Legislative leaders in Mississippi are asking Gov. Tate Reeves (R) to call for a special session in order to, in part, enact a medical cannabis program, CBS42 reports. Last year, Mississippi voters had approved a medical cannabis ballot initiative; however, the state Supreme Court in May tossed out the initiative, ruling the ballot process is out of state and the proposal was improperly on ballots.
The medical cannabis program backed by lawmakers is not the same as the voter-based initiative. State Rep. Lee Yancey (R) told CBS42 that the program would help patients with epilepsy, multiple sclerosis, and cancer. The proposal, which would require a three-fifths majority due to its tax implications, also includes opt-out provisions allowing municipalities to ban cannabis industry operations within 90 days. Those bans could be overturned by voters in local ballot initiatives, the report says.
The plan could also face an uphill battle from the state Agriculture Department after Commissioner Andy Gipson said in a letter to state Attorney General Lynn Fitch last month that he didn’t believe his agency could help facilitate the state program because cannabis remains federally outlawed.

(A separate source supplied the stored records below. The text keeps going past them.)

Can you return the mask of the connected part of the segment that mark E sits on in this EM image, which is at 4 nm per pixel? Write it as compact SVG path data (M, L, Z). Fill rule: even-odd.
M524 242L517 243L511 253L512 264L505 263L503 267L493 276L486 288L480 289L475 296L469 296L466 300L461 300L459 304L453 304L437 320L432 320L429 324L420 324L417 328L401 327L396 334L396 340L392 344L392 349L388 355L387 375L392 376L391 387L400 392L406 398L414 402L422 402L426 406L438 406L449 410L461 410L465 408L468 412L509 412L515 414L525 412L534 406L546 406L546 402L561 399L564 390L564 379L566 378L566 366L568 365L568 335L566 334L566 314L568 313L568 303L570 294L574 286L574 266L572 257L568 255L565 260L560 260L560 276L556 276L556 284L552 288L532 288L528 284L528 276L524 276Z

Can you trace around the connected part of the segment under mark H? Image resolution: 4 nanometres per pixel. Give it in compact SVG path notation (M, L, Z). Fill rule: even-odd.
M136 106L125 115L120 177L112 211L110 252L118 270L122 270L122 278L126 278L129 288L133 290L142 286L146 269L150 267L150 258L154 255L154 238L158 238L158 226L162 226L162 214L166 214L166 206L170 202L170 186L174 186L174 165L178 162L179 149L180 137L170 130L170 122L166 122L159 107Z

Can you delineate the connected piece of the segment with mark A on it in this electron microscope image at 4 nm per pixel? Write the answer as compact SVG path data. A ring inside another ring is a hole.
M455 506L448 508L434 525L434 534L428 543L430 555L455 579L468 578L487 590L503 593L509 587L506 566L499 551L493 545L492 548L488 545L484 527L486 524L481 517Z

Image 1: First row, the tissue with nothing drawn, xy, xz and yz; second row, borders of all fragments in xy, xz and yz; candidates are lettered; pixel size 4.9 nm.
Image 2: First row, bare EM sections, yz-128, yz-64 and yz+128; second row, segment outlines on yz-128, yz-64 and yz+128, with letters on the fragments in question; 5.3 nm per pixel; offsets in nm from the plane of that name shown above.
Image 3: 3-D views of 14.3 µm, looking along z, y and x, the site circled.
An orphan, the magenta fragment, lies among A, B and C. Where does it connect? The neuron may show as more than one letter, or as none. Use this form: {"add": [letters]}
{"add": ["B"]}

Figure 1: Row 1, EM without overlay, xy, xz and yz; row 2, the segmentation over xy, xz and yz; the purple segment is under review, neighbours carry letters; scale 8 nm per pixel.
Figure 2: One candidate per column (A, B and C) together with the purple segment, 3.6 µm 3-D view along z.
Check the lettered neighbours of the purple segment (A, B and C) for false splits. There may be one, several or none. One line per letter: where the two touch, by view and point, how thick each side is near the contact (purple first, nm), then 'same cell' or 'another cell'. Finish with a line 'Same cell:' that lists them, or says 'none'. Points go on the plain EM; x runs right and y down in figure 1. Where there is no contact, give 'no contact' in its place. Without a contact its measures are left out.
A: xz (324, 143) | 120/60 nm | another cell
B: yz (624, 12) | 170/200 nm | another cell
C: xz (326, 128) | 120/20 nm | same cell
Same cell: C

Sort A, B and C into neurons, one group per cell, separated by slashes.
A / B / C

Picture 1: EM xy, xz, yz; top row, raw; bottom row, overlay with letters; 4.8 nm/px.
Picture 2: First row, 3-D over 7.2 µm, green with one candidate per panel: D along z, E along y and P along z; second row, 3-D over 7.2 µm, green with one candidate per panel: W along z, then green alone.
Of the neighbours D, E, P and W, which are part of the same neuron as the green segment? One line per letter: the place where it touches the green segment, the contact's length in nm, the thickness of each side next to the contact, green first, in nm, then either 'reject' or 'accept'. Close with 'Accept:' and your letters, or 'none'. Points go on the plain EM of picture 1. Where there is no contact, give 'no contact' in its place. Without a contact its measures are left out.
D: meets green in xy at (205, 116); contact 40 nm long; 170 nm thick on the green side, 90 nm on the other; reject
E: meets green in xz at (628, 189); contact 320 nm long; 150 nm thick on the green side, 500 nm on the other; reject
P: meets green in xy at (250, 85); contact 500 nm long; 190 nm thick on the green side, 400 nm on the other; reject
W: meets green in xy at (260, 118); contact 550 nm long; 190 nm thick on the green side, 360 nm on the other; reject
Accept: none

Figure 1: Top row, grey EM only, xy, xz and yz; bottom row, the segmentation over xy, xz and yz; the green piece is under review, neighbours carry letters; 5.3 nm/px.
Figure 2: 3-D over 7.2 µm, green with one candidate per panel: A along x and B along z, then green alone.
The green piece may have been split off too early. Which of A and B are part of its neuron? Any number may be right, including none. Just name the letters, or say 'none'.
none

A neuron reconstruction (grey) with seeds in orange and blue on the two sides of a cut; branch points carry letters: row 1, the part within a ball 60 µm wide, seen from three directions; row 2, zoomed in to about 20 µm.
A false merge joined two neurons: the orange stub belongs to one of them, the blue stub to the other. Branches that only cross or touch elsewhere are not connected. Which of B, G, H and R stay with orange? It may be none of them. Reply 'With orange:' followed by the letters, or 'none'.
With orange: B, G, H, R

“If the Mississippi Legislature were to enact and the governor were to sign into state law a medical marijuana program, how would it be legal under the federal act to truck, ship, deliver, manufacture, distribute or dispense any part of the cannabis seed or plant as a Schedule 1 substance into the state of Mississippi?” — Gipson wrote in the letter.
Gipson has also said he has a legal challenge drafted in the event lawmakers approve the reforms.